(What to work on) Output the data that follows, keeping every line identical.

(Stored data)
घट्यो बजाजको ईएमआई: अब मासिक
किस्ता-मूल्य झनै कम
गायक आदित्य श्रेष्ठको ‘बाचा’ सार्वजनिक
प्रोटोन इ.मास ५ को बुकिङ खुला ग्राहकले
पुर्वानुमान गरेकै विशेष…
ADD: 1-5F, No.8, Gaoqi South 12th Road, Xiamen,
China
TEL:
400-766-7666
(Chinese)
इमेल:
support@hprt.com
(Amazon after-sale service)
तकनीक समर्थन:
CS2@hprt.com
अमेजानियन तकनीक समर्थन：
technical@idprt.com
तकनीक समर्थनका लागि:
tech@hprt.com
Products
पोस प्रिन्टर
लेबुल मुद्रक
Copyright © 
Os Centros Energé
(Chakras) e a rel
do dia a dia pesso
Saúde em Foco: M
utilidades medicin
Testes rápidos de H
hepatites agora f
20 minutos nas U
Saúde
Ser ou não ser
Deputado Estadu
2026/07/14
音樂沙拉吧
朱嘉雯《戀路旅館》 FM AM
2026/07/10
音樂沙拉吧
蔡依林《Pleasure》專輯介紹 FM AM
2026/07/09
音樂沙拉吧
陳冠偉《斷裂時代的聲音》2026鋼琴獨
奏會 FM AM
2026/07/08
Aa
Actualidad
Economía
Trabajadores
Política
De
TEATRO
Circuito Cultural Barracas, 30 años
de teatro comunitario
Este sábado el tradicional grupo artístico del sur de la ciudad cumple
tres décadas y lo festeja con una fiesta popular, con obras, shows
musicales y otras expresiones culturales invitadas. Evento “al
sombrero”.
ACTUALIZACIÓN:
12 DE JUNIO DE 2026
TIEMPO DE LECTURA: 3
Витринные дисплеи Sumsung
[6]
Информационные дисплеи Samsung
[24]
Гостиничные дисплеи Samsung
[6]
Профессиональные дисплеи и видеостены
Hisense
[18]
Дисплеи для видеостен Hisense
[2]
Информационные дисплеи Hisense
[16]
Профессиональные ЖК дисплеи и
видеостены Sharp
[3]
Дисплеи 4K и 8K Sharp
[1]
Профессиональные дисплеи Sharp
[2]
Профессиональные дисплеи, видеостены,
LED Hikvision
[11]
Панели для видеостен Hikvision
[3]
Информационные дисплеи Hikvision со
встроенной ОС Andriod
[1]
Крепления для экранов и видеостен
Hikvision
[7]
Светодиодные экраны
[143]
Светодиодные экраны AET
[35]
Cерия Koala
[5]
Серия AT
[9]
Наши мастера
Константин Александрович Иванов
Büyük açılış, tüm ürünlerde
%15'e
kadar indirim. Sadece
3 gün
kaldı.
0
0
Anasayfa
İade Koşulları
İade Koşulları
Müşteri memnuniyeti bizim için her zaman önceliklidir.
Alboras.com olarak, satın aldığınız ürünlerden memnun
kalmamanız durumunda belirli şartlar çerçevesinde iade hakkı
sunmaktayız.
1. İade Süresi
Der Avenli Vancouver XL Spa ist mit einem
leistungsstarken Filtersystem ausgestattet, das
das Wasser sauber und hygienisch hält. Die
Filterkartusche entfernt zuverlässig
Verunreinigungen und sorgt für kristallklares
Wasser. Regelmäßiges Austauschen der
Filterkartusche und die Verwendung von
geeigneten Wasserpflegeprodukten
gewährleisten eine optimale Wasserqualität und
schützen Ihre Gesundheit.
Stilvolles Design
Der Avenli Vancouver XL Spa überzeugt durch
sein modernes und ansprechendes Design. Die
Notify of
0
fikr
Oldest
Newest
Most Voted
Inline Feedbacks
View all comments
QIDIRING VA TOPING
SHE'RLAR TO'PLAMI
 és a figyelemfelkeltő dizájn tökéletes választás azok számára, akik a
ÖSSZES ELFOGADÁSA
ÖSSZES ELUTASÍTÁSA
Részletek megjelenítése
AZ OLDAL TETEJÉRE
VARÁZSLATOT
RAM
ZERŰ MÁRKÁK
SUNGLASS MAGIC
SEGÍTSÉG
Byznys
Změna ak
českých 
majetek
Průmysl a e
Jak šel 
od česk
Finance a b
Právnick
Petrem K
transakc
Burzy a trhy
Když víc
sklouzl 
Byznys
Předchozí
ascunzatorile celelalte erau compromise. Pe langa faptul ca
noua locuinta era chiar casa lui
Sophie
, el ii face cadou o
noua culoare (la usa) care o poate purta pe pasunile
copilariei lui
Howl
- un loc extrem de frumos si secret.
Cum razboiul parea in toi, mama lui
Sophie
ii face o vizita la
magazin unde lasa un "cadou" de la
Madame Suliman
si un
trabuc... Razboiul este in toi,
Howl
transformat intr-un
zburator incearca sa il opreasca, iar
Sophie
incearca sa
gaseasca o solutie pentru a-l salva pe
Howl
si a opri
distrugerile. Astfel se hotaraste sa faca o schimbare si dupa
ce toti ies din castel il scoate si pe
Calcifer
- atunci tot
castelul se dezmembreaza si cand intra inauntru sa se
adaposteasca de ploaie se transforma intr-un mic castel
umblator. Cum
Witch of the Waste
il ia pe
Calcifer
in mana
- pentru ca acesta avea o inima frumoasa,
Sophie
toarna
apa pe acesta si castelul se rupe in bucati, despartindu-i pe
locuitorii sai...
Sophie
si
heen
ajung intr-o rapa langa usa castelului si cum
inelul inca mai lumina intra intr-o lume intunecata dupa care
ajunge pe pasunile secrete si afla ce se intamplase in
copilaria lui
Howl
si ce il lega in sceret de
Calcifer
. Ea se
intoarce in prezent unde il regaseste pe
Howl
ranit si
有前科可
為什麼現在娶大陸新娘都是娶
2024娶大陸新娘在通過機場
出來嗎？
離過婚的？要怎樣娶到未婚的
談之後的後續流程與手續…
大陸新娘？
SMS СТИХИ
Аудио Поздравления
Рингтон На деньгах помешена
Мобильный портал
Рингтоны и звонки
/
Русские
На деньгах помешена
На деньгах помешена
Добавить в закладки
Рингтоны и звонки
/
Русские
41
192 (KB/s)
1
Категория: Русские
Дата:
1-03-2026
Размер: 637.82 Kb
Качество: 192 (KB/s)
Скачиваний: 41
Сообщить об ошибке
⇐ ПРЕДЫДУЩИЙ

(Response area)
घट्यो बजाजको ईएमआई: अब मासिक
किस्ता-मूल्य झनै कम
गायक आदित्य श्रेष्ठको ‘बाचा’ सार्वजनिक
प्रोटोन इ.मास ५ को बुकिङ खुला ग्राहकले
पुर्वानुमान गरेकै विशेष…
ADD: 1-5F, No.8, Gaoqi South 12th Road, Xiamen,
China
TEL:
400-766-7666
(Chinese)
इमेल:
support@hprt.com
(Amazon after-sale service)
तकनीक समर्थन:
CS2@hprt.com
अमेजानियन तकनीक समर्थन：
technical@idprt.com
तकनीक समर्थनका लागि:
tech@hprt.com
Products
पोस प्रिन्टर
लेबुल मुद्रक
Copyright © 
Os Centros Energé
(Chakras) e a rel
do dia a dia pesso
Saúde em Foco: M
utilidades medicin
Testes rápidos de H
hepatites agora f
20 minutos nas U
Saúde
Ser ou não ser
Deputado Estadu
2026/07/14
音樂沙拉吧
朱嘉雯《戀路旅館》 FM AM
2026/07/10
音樂沙拉吧
蔡依林《Pleasure》專輯介紹 FM AM
2026/07/09
音樂沙拉吧
陳冠偉《斷裂時代的聲音》2026鋼琴獨
奏會 FM AM
2026/07/08
Aa
Actualidad
Economía
Trabajadores
Política
De
TEATRO
Circuito Cultural Barracas, 30 años
de teatro comunitario
Este sábado el tradicional grupo artístico del sur de la ciudad cumple
tres décadas y lo festeja con una fiesta popular, con obras, shows
musicales y otras expresiones culturales invitadas. Evento “al
sombrero”.
ACTUALIZACIÓN:
12 DE JUNIO DE 2026
TIEMPO DE LECTURA: 3
Витринные дисплеи Sumsung
[6]
Информационные дисплеи Samsung
[24]
Гостиничные дисплеи Samsung
[6]
Профессиональные дисплеи и видеостены
Hisense
[18]
Дисплеи для видеостен Hisense
[2]
Информационные дисплеи Hisense
[16]
Профессиональные ЖК дисплеи и
видеостены Sharp
[3]
Дисплеи 4K и 8K Sharp
[1]
Профессиональные дисплеи Sharp
[2]
Профессиональные дисплеи, видеостены,
LED Hikvision
[11]
Панели для видеостен Hikvision
[3]
Информационные дисплеи Hikvision со
встроенной ОС Andriod
[1]
Крепления для экранов и видеостен
Hikvision
[7]
Светодиодные экраны
[143]
Светодиодные экраны AET
[35]
Cерия Koala
[5]
Серия AT
[9]
Наши мастера
Константин Александрович Иванов
Büyük açılış, tüm ürünlerde
%15'e
kadar indirim. Sadece
3 gün
kaldı.
0
0
Anasayfa
İade Koşulları
İade Koşulları
Müşteri memnuniyeti bizim için her zaman önceliklidir.
Alboras.com olarak, satın aldığınız ürünlerden memnun
kalmamanız durumunda belirli şartlar çerçevesinde iade hakkı
sunmaktayız.
1. İade Süresi
Der Avenli Vancouver XL Spa ist mit einem
leistungsstarken Filtersystem ausgestattet, das
das Wasser sauber und hygienisch hält. Die
Filterkartusche entfernt zuverlässig
Verunreinigungen und sorgt für kristallklares
Wasser. Regelmäßiges Austauschen der
Filterkartusche und die Verwendung von
geeigneten Wasserpflegeprodukten
gewährleisten eine optimale Wasserqualität und
schützen Ihre Gesundheit.
Stilvolles Design
Der Avenli Vancouver XL Spa überzeugt durch
sein modernes und ansprechendes Design. Die
Notify of
0
fikr
Oldest
Newest
Most Voted
Inline Feedbacks
View all comments
QIDIRING VA TOPING
SHE'RLAR TO'PLAMI
 és a figyelemfelkeltő dizájn tökéletes választás azok számára, akik a
ÖSSZES ELFOGADÁSA
ÖSSZES ELUTASÍTÁSA
Részletek megjelenítése
AZ OLDAL TETEJÉRE
VARÁZSLATOT
RAM
ZERŰ MÁRKÁK
SUNGLASS MAGIC
SEGÍTSÉG
Byznys
Změna ak
českých 
majetek
Průmysl a e
Jak šel 
od česk
Finance a b
Právnick
Petrem K
transakc
Burzy a trhy
Když víc
sklouzl 
Byznys
Předchozí
ascunzatorile celelalte erau compromise. Pe langa faptul ca
noua locuinta era chiar casa lui
Sophie
, el ii face cadou o
noua culoare (la usa) care o poate purta pe pasunile
copilariei lui
Howl
- un loc extrem de frumos si secret.
Cum razboiul parea in toi, mama lui
Sophie
ii face o vizita la
magazin unde lasa un "cadou" de la
Madame Suliman
si un
trabuc... Razboiul este in toi,
Howl
transformat intr-un
zburator incearca sa il opreasca, iar
Sophie
incearca sa
gaseasca o solutie pentru a-l salva pe
Howl
si a opri
distrugerile. Astfel se hotaraste sa faca o schimbare si dupa
ce toti ies din castel il scoate si pe
Calcifer
- atunci tot
castelul se dezmembreaza si cand intra inauntru sa se
adaposteasca de ploaie se transforma intr-un mic castel
umblator. Cum
Witch of the Waste
il ia pe
Calcifer
in mana
- pentru ca acesta avea o inima frumoasa,
Sophie
toarna
apa pe acesta si castelul se rupe in bucati, despartindu-i pe
locuitorii sai...
Sophie
si
heen
ajung intr-o rapa langa usa castelului si cum
inelul inca mai lumina intra intr-o lume intunecata dupa care
ajunge pe pasunile secrete si afla ce se intamplase in
copilaria lui
Howl
si ce il lega in sceret de
Calcifer
. Ea se
intoarce in prezent unde il regaseste pe
Howl
ranit si
有前科可
為什麼現在娶大陸新娘都是娶
2024娶大陸新娘在通過機場
出來嗎？
離過婚的？要怎樣娶到未婚的
談之後的後續流程與手續…
大陸新娘？
SMS СТИХИ
Аудио Поздравления
Рингтон На деньгах помешена
Мобильный портал
Рингтоны и звонки
/
Русские
На деньгах помешена
На деньгах помешена
Добавить в закладки
Рингтоны и звонки
/
Русские
41
192 (KB/s)
1
Категория: Русские
Дата:
1-03-2026
Размер: 637.82 Kb
Качество: 192 (KB/s)
Скачиваний: 41
Сообщить об ошибке
⇐ ПРЕДЫДУЩИЙ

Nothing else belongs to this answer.